Le tribunal va dès lors s’employer à déceler l’existence d’une infraction en l’espèce, celle-ci supposant qu’une rémunération soit due. Sur l’élément matériel, il se fonde sur la déclaration de créance admise au passif de la faillite pour considérer que, en application de l’article 65 de la loi du 8 août 1997 sur les faillites, cette admission constitue en principe un acte juridique irrévocable faisant obstacle à ce que l’on puisse la contester ultérieurement. La société faillie est donc liée par celle-ci.

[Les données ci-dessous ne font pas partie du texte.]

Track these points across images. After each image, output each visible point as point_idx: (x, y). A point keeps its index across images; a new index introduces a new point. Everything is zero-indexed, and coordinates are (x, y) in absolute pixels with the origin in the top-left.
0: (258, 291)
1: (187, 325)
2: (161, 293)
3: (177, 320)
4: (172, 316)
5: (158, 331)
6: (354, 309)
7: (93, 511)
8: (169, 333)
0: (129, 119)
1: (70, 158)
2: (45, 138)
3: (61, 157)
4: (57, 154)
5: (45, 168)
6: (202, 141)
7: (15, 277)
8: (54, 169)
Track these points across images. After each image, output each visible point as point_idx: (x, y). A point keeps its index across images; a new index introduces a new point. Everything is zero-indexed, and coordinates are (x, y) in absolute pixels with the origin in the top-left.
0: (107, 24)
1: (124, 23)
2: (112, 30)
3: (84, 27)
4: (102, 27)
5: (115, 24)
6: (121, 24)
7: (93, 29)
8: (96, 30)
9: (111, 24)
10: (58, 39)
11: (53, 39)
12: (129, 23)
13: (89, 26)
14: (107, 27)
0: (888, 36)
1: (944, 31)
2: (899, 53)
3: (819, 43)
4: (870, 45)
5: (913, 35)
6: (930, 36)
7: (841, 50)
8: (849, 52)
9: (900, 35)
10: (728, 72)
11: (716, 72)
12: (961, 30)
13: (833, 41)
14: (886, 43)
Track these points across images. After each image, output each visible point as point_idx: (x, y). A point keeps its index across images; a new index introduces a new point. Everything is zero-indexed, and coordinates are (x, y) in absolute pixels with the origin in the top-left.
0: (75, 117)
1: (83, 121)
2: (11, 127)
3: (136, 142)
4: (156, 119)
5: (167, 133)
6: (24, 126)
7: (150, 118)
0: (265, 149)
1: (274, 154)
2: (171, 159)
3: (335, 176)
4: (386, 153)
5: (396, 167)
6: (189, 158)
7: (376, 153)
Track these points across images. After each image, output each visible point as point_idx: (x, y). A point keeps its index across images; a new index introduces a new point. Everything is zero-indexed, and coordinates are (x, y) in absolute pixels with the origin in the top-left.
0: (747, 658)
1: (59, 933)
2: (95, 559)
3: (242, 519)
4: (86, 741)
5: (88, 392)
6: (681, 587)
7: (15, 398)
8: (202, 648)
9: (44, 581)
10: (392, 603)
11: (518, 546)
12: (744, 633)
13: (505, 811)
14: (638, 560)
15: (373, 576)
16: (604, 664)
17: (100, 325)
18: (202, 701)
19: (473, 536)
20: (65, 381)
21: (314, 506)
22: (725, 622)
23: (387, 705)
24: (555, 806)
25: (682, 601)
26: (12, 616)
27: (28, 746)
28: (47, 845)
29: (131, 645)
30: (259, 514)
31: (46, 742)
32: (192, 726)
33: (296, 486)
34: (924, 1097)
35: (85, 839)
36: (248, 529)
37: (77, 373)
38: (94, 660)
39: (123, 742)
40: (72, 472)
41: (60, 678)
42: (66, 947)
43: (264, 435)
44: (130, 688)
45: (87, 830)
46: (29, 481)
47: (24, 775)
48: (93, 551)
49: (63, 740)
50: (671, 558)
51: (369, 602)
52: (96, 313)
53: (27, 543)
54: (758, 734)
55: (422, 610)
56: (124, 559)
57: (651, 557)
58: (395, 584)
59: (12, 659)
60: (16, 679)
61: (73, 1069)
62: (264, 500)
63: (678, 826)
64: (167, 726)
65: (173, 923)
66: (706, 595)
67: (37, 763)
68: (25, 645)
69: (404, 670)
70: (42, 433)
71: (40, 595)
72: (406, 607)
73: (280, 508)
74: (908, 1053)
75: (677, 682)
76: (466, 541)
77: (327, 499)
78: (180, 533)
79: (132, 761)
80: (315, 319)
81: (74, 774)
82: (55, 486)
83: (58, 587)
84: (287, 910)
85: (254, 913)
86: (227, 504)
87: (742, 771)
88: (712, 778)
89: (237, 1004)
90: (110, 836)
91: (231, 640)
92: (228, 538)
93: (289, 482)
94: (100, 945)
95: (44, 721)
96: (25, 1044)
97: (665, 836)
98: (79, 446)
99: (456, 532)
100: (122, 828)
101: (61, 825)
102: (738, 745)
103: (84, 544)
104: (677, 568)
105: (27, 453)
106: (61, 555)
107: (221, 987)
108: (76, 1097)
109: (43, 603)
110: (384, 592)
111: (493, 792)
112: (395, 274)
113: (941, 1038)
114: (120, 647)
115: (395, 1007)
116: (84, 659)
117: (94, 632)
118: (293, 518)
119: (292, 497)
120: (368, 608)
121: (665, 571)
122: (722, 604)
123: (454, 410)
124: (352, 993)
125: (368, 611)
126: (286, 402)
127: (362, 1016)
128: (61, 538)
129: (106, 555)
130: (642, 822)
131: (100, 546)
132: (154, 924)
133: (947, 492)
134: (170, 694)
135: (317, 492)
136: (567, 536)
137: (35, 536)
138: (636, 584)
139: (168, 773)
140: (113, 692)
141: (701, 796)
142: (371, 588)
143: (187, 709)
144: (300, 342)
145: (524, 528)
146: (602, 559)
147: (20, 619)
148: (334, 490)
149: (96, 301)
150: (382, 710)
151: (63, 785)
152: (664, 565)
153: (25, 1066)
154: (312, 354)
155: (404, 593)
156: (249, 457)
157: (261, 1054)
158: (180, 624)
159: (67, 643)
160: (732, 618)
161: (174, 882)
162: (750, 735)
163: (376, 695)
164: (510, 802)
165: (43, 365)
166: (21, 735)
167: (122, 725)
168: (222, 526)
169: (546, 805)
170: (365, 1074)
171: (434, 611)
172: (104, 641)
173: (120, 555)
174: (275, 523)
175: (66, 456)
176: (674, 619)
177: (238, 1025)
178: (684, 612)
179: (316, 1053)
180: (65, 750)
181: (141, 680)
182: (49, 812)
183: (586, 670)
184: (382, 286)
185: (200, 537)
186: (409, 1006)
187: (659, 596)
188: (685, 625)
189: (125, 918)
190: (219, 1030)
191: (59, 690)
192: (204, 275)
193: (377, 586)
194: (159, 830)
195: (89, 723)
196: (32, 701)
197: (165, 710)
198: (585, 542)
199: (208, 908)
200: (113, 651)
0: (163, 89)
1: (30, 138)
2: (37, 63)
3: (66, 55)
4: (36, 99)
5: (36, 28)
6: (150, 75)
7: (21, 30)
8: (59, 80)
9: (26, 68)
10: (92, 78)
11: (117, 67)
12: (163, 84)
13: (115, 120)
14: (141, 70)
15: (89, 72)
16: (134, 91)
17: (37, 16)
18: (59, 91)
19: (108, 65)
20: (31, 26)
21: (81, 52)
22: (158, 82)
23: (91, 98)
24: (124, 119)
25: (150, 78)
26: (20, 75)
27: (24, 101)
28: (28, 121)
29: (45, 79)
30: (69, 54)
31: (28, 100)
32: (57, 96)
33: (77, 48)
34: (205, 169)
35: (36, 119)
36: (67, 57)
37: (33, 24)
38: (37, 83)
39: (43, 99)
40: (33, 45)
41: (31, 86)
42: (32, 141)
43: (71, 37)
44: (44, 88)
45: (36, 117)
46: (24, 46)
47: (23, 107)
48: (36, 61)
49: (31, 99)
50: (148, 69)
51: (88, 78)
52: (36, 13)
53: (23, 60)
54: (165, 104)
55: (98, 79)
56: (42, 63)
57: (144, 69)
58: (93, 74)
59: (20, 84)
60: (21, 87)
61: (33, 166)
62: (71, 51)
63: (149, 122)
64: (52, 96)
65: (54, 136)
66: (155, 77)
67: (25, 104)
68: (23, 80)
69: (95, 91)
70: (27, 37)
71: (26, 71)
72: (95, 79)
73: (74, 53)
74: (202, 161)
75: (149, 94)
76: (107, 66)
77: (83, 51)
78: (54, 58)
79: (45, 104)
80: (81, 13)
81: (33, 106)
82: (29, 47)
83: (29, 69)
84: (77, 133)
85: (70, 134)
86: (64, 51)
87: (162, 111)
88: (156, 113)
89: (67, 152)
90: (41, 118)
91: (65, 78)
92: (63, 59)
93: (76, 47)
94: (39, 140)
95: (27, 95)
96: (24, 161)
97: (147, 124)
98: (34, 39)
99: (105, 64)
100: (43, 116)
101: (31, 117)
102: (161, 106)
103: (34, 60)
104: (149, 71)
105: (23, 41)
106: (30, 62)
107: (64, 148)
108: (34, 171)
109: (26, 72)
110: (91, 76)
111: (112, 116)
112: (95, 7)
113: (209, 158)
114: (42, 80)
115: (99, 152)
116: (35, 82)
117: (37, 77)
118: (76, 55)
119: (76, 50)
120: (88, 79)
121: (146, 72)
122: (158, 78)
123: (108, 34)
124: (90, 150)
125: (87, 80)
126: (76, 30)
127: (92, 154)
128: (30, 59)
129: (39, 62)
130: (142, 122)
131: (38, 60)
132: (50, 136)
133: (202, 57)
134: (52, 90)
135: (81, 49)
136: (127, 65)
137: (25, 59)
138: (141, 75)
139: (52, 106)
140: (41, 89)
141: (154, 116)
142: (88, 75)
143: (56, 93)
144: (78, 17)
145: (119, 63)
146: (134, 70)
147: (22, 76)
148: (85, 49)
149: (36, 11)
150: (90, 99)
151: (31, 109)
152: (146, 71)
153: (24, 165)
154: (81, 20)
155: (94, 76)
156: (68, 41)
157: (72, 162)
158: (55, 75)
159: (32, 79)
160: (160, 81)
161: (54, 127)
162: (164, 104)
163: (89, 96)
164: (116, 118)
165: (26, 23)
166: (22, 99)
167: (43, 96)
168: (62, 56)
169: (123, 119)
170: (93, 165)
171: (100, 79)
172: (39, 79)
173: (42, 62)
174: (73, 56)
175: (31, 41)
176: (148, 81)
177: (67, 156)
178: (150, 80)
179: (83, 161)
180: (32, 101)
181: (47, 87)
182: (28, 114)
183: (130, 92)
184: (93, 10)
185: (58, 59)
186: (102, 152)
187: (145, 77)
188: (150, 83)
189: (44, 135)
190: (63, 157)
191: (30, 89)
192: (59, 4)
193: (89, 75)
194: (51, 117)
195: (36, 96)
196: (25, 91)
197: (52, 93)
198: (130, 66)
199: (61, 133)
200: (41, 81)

Sur l’élément moral, le tribunal considère que les gérants devaient s’assurer personnellement de ce que la société s’est conformée à ses obligations sociales, à commencer par le paiement des rémunérations dues et que le caractère systématique de ce non paiement fait que l’élément moral de l’infraction est présent. Il peut être tiré en l’espèce de la seule transgression matérielle de la norme.

Le tribunal rejette les explications des gérants sur l’existence d’une cause de justification subjective, étant l’ignorance ou l’erreur invincibles, les développements faits par les gérants à cet égard semblant avoir été particulièrement sommaires. Il relève cependant que l’ignorance et l’erreur sont considérées comme invincibles lorsqu’elles peuvent avoir été commises par un homme raisonnable et prudent. Le tribunal ne retient pas que l’attitude des gérants en l’espèce ait eu ce caractère.

Enfin, l’infraction étant admise, l’action n’est, en conséquence pas prescrite et le tribunal, appliquant encore la jurisprudence de la Cour de cassation (22 janvier 2007, cité.), admet que l’on peut allouer la rémunération brute totale due pour la période litigieuse, somme qui correspond à la créance de rémunération admise au passif de la faillite. De ce montant devront être déduits les cotisations de sécurité sociale et le précompte professionnel (de même que le montant correspondant à l’intervention du Fonds de fermeture).

Intérêt de la décision

Le jugement annoté revêt la particularité d’avoir repris, dans les principes applicables au cas d’espèce, les règles du droit pénal, tant sur le plan de l’administration de la preuve que des éléments constitutifs de l’infraction, en cas de non paiement systématique de la rémunération.

Par ailleurs, en ce qui concerne l’élément matériel de l’infraction, il rappelle que, en cas de faillite, la déclaration de créance admise au passif de la faillite implique que son montant ne peut plus être contesté par la suite.

Cette décision confirme ainsi la possibilité de réclamer, en cas de faillite d’une société, le paiement de la rémunération reprise dans cette déclaration, aux gérants de la société faillie, la demande pouvant en outre bénéficier de la prescription quinquennale, si les conditions légales sont réunies.